WHAT YOU ARE ASKED TO DO:
Your task is to copy every line below that contains the word "Este".

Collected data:
>>
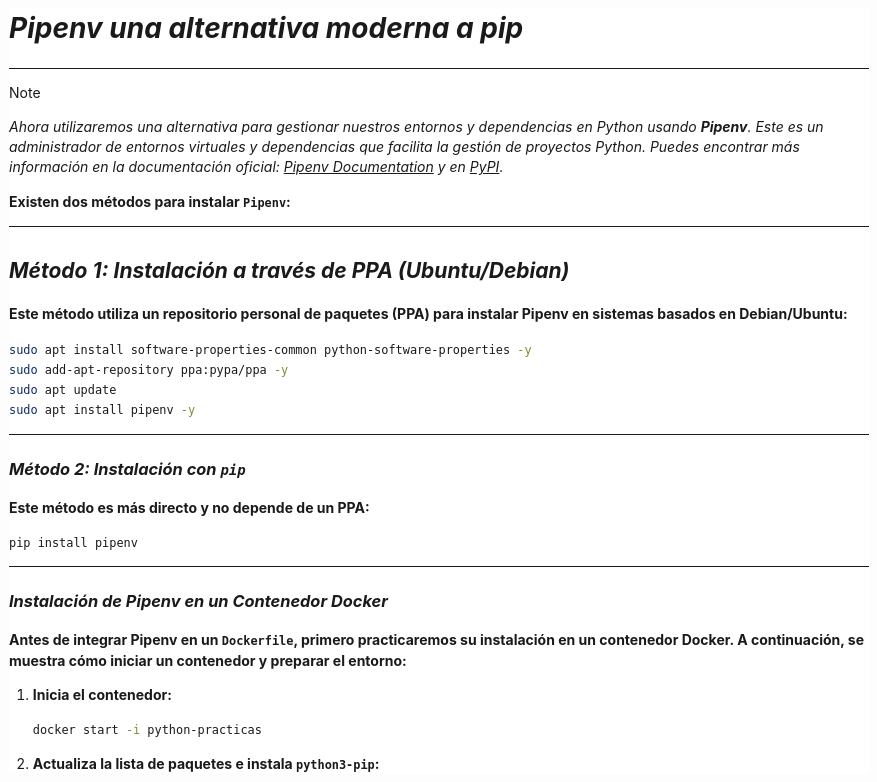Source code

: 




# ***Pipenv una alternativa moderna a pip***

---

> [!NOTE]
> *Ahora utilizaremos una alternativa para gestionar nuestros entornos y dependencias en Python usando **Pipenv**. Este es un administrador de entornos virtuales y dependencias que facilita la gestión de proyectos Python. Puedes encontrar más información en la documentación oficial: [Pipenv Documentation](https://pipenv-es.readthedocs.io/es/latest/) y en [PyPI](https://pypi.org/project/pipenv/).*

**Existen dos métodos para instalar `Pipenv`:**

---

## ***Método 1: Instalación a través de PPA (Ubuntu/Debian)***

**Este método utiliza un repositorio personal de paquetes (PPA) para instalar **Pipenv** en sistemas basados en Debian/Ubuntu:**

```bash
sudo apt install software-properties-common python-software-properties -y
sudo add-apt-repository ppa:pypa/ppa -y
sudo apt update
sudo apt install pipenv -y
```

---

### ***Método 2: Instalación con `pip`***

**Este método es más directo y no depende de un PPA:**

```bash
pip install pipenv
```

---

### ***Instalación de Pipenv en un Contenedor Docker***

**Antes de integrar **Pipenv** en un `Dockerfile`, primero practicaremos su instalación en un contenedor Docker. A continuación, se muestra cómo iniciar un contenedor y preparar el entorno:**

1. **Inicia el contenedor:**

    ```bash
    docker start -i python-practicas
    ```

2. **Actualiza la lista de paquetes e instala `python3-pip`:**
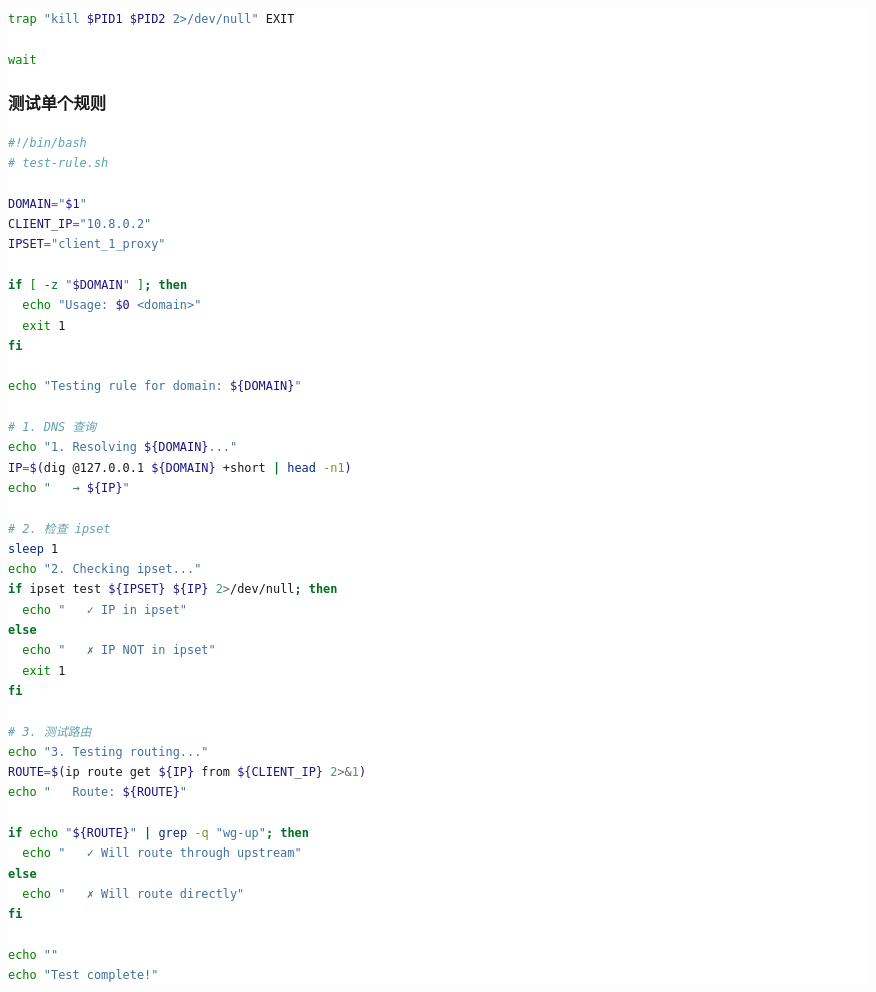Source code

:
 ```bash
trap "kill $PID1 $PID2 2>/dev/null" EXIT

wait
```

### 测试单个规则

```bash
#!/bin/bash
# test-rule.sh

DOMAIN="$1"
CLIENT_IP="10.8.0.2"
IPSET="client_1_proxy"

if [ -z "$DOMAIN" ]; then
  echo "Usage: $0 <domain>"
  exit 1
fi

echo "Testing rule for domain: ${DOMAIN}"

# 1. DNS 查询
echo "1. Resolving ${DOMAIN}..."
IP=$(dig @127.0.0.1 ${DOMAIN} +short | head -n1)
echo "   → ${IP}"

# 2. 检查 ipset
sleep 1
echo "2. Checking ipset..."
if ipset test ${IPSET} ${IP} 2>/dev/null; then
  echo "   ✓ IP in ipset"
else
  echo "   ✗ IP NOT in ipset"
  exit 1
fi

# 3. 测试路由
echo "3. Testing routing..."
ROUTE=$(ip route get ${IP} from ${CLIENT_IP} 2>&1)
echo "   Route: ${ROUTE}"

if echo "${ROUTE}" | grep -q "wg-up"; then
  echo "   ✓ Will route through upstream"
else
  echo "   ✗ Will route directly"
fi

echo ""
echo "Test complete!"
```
<<
>>
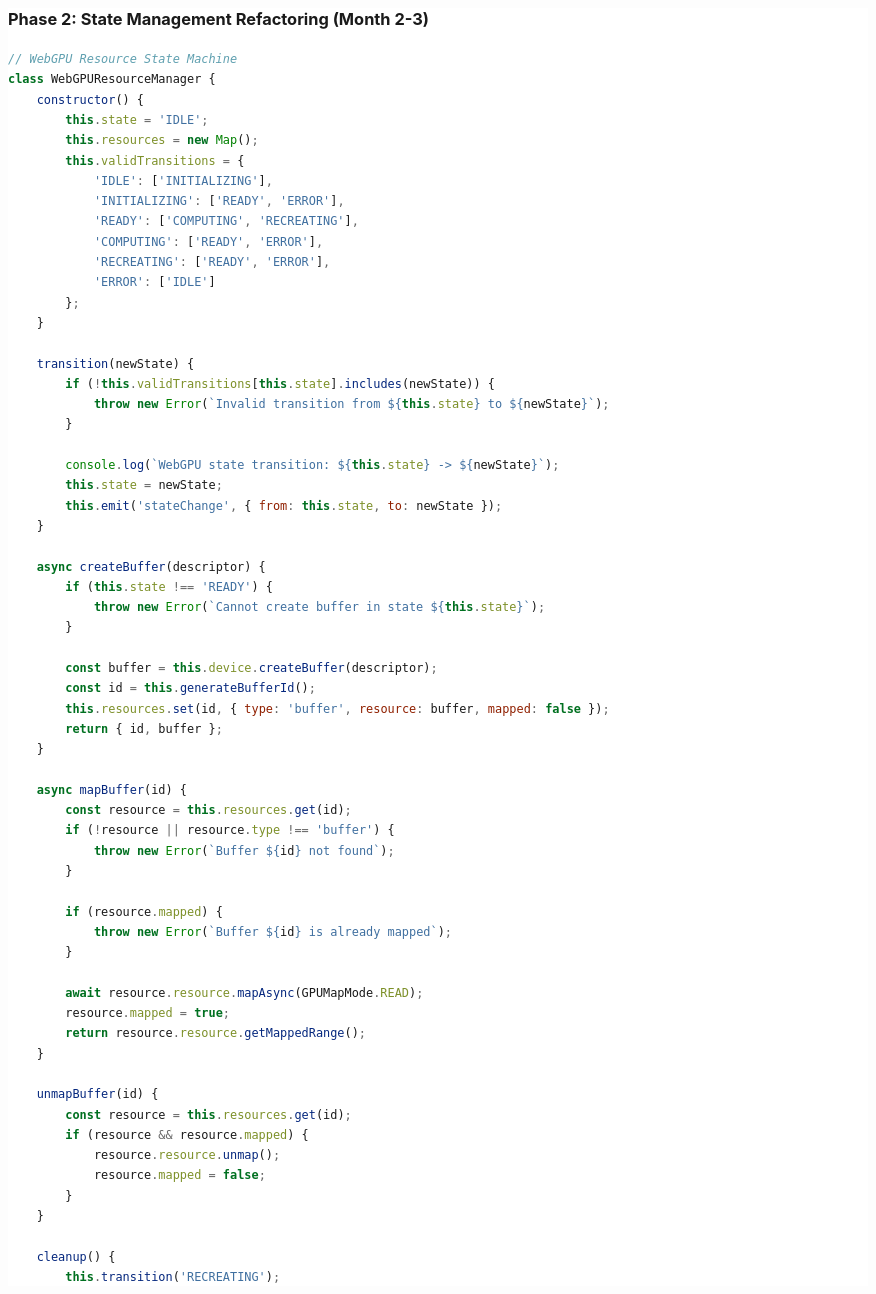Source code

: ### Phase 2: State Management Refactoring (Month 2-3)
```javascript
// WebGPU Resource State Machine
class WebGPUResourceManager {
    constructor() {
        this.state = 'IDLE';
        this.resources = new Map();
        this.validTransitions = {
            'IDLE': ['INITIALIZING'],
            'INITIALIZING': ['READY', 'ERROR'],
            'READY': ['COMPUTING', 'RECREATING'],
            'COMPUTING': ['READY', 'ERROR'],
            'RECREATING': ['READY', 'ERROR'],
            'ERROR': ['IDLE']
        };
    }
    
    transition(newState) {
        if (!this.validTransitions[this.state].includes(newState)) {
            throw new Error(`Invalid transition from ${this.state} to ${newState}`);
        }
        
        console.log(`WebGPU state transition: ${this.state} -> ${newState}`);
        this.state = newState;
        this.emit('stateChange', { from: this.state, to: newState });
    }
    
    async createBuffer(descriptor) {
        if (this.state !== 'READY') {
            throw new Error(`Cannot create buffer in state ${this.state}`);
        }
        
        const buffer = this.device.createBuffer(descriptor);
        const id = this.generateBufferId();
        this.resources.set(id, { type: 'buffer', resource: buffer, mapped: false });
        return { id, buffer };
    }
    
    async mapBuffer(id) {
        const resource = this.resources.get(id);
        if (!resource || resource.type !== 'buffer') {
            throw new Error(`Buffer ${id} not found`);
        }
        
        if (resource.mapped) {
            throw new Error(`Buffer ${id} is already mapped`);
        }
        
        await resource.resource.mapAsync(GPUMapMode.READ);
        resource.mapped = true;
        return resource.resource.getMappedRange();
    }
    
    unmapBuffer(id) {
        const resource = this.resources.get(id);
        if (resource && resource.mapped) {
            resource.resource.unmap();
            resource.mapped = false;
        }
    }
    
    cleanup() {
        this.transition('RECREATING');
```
<<
YOUR RESPONSE:
> *Ahora utilizaremos una alternativa para gestionar nuestros entornos y dependencias en Python usando **Pipenv**. Este es un administrador de entornos virtuales y dependencias que facilita la gestión de proyectos Python. Puedes encontrar más información en la documentación oficial: [Pipenv Documentation](https://pipenv-es.readthedocs.io/es/latest/) y en [PyPI](https://pypi.org/project/pipenv/).*
**Este método utiliza un repositorio personal de paquetes (PPA) para instalar **Pipenv** en sistemas basados en Debian/Ubuntu:**
**Este método es más directo y no depende de un PPA:**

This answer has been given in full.